Le cœur de celle-ci lui battait un peu fort tandis que, sa main gantée tenue fermement par Jean, elle montait lentement le Grand Degré menant aux appartements de la Reine. En apparence tout était semblable à ses souvenirs, gardes et courtisans tissant toujours la même tapisserie le long des murs mais, une fois franchie la double porte du Grand Cabinet, les différences sautèrent aux yeux de la jeune fille. Les dames d’abord, avec de nouvelles têtes qu’elle ne connaissait pas, et puis la silhouette familière de Stéfanille, la vieille femme de chambre espagnole toujours occupée de quelque couture dans un coin, s’était effacée, emportée par la mort. Dans un autre coin, le bataillon habituel des filles d’honneur, mais tellement calme sous ses habits de deuil qu’on ne le reconnaissait pas. D’ailleurs, là aussi il y avait des têtes nouvelles, d’autres ayant disparu. À commencer par celle de Chémerault, mais celle-ci jugeait peut-être préférable de ne pas être là au moment où son ennemie – quel autre nom lui donner ? – reparaissait. Enfin, il y avait la Reine et Sylvie la trouva changée.
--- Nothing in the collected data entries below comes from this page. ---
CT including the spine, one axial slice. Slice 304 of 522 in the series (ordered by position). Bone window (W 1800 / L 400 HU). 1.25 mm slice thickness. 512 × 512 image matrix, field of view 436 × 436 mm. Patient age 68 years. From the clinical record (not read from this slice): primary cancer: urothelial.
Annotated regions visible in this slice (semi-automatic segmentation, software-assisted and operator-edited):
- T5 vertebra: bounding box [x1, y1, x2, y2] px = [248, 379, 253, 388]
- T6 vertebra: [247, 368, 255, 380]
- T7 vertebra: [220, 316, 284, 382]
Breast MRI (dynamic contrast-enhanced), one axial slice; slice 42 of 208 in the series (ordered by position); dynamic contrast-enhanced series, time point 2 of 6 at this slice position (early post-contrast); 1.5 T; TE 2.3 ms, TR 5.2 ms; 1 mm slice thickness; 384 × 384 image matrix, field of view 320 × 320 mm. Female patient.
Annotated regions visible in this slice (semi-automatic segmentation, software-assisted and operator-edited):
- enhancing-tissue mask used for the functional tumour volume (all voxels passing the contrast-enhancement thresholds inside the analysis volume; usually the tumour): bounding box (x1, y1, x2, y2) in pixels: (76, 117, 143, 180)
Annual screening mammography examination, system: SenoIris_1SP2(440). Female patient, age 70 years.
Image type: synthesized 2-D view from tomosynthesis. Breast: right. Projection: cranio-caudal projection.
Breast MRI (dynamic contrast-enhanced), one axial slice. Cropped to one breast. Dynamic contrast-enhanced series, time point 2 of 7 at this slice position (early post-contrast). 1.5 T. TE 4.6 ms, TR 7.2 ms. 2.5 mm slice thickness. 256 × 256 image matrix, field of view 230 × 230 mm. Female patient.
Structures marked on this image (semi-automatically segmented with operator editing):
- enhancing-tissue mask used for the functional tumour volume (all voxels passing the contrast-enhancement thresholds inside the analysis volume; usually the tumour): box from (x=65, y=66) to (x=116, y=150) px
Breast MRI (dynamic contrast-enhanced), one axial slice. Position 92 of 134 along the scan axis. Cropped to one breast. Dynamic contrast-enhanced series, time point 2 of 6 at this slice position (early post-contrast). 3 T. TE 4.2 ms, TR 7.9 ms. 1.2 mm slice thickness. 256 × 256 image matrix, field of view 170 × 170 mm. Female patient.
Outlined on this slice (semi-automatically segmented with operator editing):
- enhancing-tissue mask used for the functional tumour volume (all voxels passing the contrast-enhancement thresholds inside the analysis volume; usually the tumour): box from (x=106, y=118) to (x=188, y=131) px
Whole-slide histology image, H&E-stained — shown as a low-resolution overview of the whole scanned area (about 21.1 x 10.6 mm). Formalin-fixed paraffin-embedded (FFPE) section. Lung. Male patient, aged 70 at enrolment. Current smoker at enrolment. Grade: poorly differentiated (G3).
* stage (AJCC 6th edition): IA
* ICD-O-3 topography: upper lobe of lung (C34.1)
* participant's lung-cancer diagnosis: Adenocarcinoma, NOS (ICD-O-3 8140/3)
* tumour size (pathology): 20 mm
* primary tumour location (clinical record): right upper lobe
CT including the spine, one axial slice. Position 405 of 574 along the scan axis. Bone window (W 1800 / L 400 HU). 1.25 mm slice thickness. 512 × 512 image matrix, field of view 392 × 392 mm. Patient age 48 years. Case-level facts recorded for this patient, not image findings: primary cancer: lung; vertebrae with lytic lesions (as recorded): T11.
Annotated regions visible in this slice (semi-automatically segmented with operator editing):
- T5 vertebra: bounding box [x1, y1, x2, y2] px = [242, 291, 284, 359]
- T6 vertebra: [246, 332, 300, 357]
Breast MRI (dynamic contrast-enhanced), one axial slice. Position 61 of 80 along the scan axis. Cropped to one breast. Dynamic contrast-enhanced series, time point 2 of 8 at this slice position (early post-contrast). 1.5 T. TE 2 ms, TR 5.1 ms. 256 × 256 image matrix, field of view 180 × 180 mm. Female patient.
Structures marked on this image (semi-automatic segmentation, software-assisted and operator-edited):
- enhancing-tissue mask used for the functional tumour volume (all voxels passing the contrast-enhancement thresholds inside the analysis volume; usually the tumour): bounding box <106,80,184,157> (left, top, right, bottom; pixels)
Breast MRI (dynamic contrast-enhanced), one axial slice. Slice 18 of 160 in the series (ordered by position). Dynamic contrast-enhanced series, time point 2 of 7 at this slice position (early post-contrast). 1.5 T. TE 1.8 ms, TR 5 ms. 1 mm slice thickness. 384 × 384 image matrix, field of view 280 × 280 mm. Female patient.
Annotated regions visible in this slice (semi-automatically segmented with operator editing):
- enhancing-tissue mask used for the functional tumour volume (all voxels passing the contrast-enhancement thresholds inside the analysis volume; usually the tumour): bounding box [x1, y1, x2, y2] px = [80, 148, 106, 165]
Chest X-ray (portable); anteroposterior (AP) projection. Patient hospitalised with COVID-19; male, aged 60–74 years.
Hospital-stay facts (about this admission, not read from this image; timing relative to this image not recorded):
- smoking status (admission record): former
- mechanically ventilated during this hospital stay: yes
Toujours éclatante sans doute et plus que jamais dans ses voiles noirs, elle avait un peu épaissi et les traces des larmes et des soucis commençaient à se marquer sur ce beau visage, lui conférant peut-être plus de sensibilité et le rendant plus émouvant. Mais son accueil fut d’une charmante spontanéité :
— Mon petit chat ! Enfin vous revoilà, s’écria-t-elle en tendant à la revenante une main toujours admirable que celle-ci baisa en s’agenouillant. Mais que d’aventures, mon Dieu ! Et que nous avons de choses à nous dire !… Mon cher duc, je ne vous remercierai jamais assez d’avoir su la retrouver pour nous.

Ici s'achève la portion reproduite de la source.